Blog Post

Building a Chrome Extension

March 18, 2016

For the past couple of months, I've been focused on building a personal project on the side. At some point, I realized that I could build a Chrome Extension as a tool to be utilized for this app so hey, why not learn a bit about the chrome.* APIs?

First off, let me say, it is some very well written documentation that you will appreciate. Right away, the docs tell you all the basic files you need and give you some boilerplate code to get started. Also included are some downloadable examples that vary in complexity. It will be helpful if you are already familiar with HTML/CSS/JavaScript, btw.
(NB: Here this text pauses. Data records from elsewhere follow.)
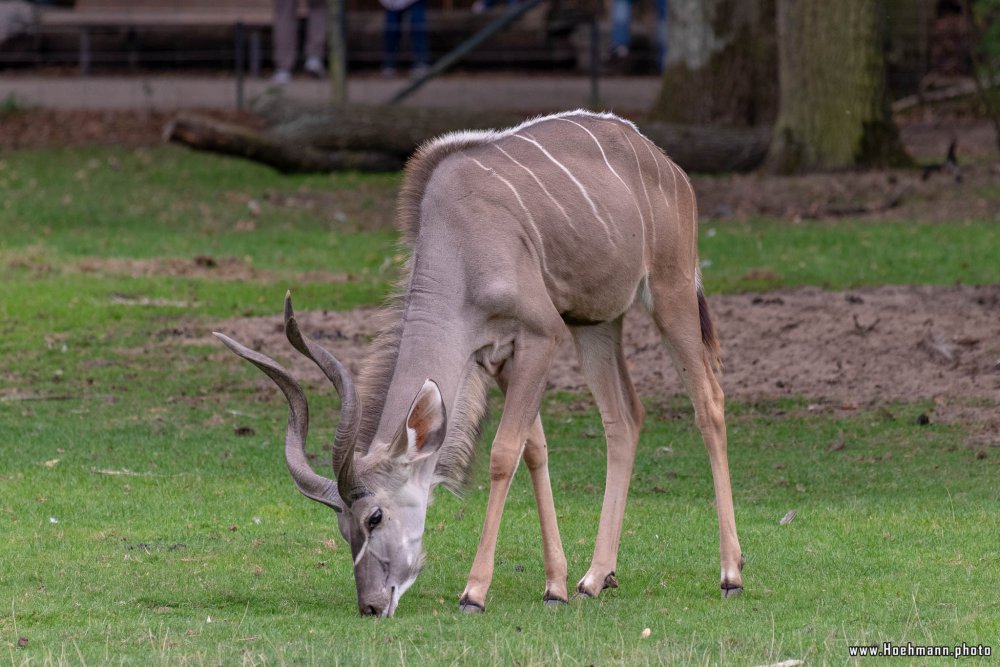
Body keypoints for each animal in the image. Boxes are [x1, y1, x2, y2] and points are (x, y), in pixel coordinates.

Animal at [215, 109, 744, 616]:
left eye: (375, 516)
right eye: (344, 529)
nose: (371, 604)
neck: (459, 246)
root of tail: (665, 164)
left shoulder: (541, 335)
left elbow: (504, 453)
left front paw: (474, 592)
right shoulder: (499, 356)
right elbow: (534, 448)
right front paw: (555, 587)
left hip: (670, 292)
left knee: (709, 403)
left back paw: (731, 574)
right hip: (595, 322)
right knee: (624, 417)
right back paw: (596, 578)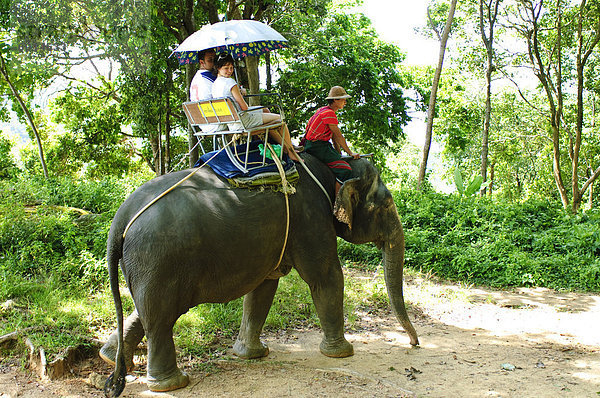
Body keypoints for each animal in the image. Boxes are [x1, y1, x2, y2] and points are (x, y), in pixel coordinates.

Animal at [102, 153, 418, 398]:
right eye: (386, 206)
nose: (414, 344)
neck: (331, 170)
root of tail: (121, 218)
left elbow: (264, 287)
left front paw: (251, 355)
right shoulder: (311, 218)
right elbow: (326, 277)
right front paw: (342, 353)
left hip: (148, 265)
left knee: (146, 311)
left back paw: (111, 358)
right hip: (159, 259)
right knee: (160, 318)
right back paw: (171, 384)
Within the hour, I had a functional extension and wanted to share how to get started on your own:

Chrome Extension

For this project, let's make a Chrome Extension that can help you bookmark locations you want to visit which you will store for future use. Later you can hook it up to be sent to your database you have or some sort of Firebase-y service.

First, call in Chromes' API to grab some basic info from the page. In this case, you want the title of the page which is often the name of the location and the URL so you can visit the site again if you need to which will be using the Chrome Tabs API. These items will be pre-filled into the form on the popup for your extension as seen above as soon as you click on your logo.
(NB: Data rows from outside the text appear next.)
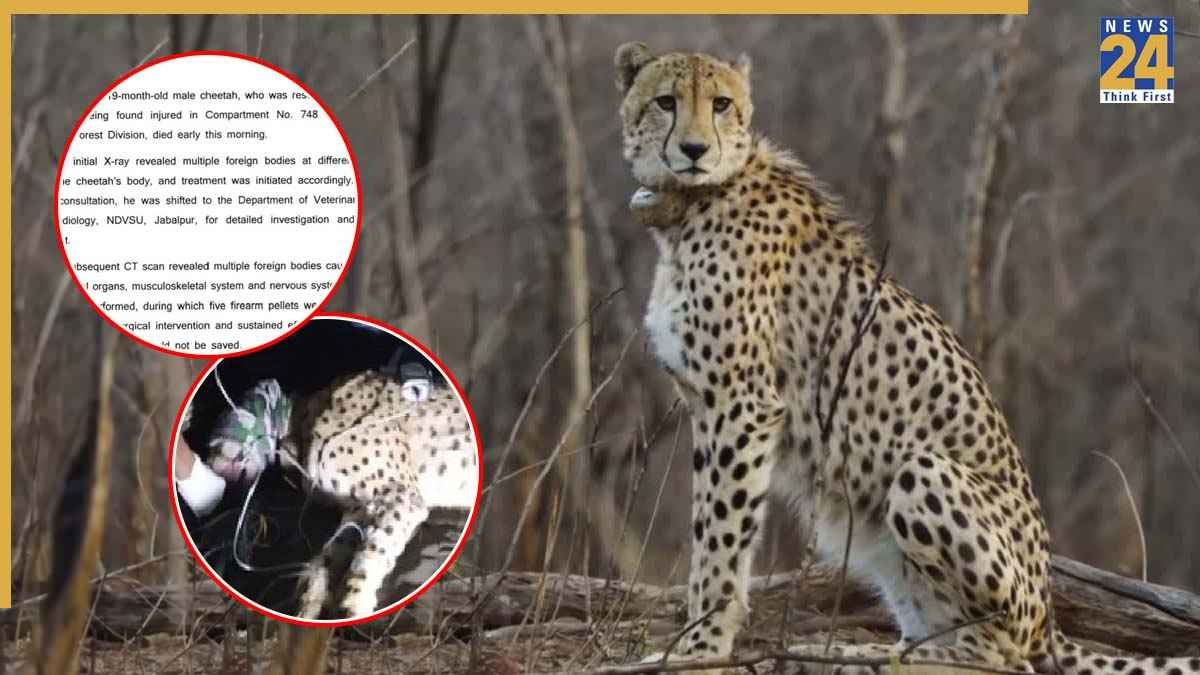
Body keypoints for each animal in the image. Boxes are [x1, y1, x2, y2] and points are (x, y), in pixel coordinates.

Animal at [206, 367, 478, 619]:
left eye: (223, 421)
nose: (209, 460)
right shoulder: (358, 509)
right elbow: (332, 552)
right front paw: (310, 604)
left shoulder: (401, 497)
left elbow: (371, 554)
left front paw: (354, 606)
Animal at [616, 41, 1199, 675]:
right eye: (666, 102)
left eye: (721, 103)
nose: (694, 149)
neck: (690, 208)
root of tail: (1048, 615)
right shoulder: (708, 406)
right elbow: (707, 523)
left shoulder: (741, 404)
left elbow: (721, 536)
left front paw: (701, 648)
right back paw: (862, 651)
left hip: (922, 472)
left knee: (1001, 658)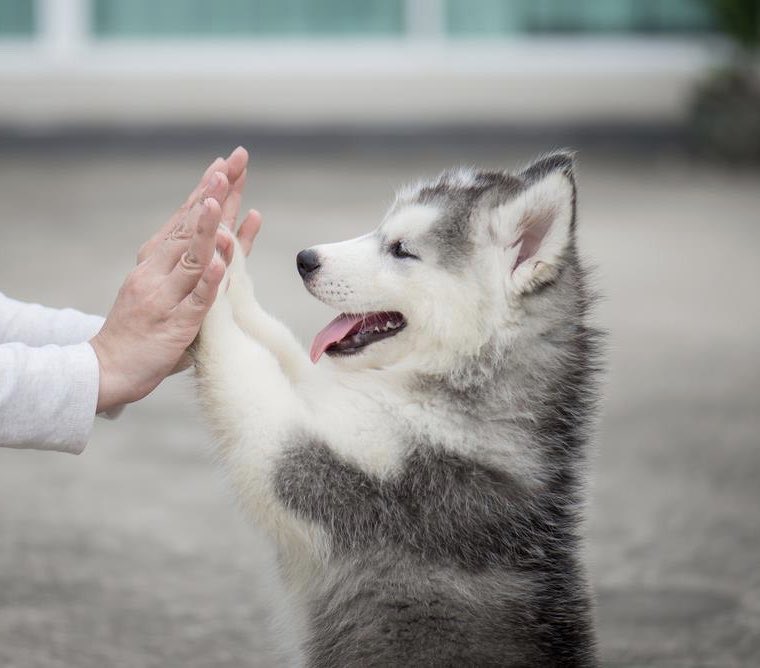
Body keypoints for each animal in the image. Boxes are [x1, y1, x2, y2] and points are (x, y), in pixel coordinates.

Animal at [194, 151, 600, 668]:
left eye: (402, 249)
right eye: (380, 229)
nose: (305, 259)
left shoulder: (340, 476)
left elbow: (249, 372)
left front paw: (205, 283)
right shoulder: (329, 402)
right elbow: (281, 347)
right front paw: (229, 262)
You'll keep your popup-specific JS in a file named popup.js and then your JS related to the page itself will be named content.js. It's important that you keep these separate.

One thing to keep in mind while building a Chrome Extension is that you can't add inline JS to the HTML document (for security reasons). For instance, you will see I am adding an event listener to the addAddressBtn element to make it clickable. Moving along, we will be using the Chrome Tabs API to interact with the browser tabs -- this is for querying 'tabs' and assigning the url and title to variables.
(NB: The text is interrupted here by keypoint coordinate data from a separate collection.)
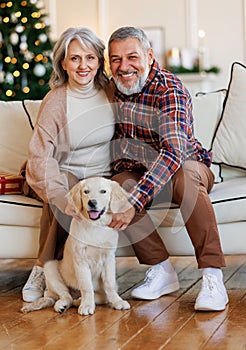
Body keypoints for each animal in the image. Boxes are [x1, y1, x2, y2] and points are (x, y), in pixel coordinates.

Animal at [21, 176, 131, 316]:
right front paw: (87, 305)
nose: (92, 202)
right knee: (66, 295)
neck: (95, 226)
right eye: (86, 192)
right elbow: (86, 286)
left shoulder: (109, 259)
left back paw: (79, 301)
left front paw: (117, 301)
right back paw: (64, 304)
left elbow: (109, 284)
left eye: (103, 191)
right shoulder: (80, 260)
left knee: (100, 296)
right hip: (50, 267)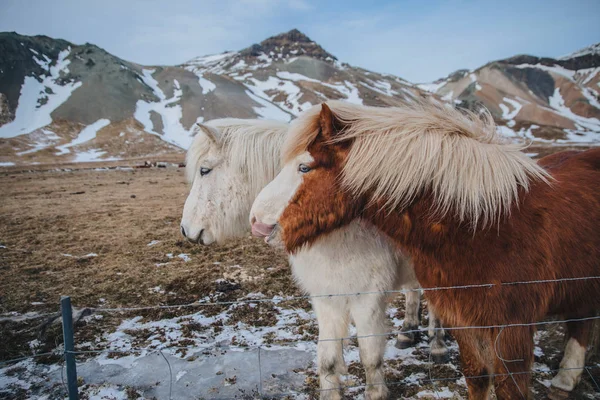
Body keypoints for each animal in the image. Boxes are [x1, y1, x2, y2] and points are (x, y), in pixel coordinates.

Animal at [178, 119, 446, 400]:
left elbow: (370, 354)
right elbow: (326, 355)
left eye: (205, 170)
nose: (186, 230)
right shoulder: (325, 295)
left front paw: (376, 392)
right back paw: (408, 332)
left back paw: (437, 344)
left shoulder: (367, 299)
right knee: (413, 291)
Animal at [251, 101, 600, 400]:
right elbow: (327, 356)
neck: (486, 223)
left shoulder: (510, 329)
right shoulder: (329, 299)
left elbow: (370, 353)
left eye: (304, 167)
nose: (256, 222)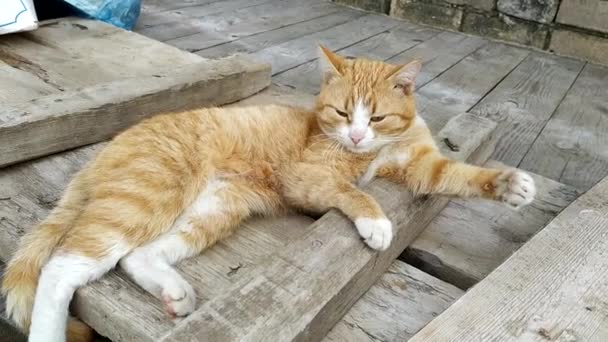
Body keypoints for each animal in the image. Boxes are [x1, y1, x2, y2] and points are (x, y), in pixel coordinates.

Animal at [0, 46, 536, 342]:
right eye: (343, 113)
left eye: (377, 116)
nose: (356, 135)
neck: (375, 149)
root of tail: (112, 145)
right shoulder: (310, 178)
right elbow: (355, 193)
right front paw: (378, 222)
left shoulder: (424, 166)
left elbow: (460, 175)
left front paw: (509, 183)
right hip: (147, 196)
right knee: (63, 265)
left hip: (213, 209)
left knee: (137, 256)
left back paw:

Then, we store the value of the current tabs' title to place into the #page-title field and the url into the #page-url field. Boom, half done. Now, let's get into passing messages!

Next, we want to allow the user to select the address text of the location and once they have our extension popup open, they will find that they can easily paste it into the Address field. Since there is no real pattern online for mailing addresses, this is how we will handle it for our extension.

This function queries the Chrome Tabs API again, this time, we are passing messages between the extension and the content script. Below, the content.js file here is listening (using chrome.tabs.onMessage) for a message (JSON object) from the popup.js file (using chrome.tabs.sendMessage)and then handles it.

As it gets the current selection in the window, it turns it into a string to be sent back to the popup and pasted onto the textarea field. Now, you have an extension that you can hook up to your choice of backend to store this information and view it!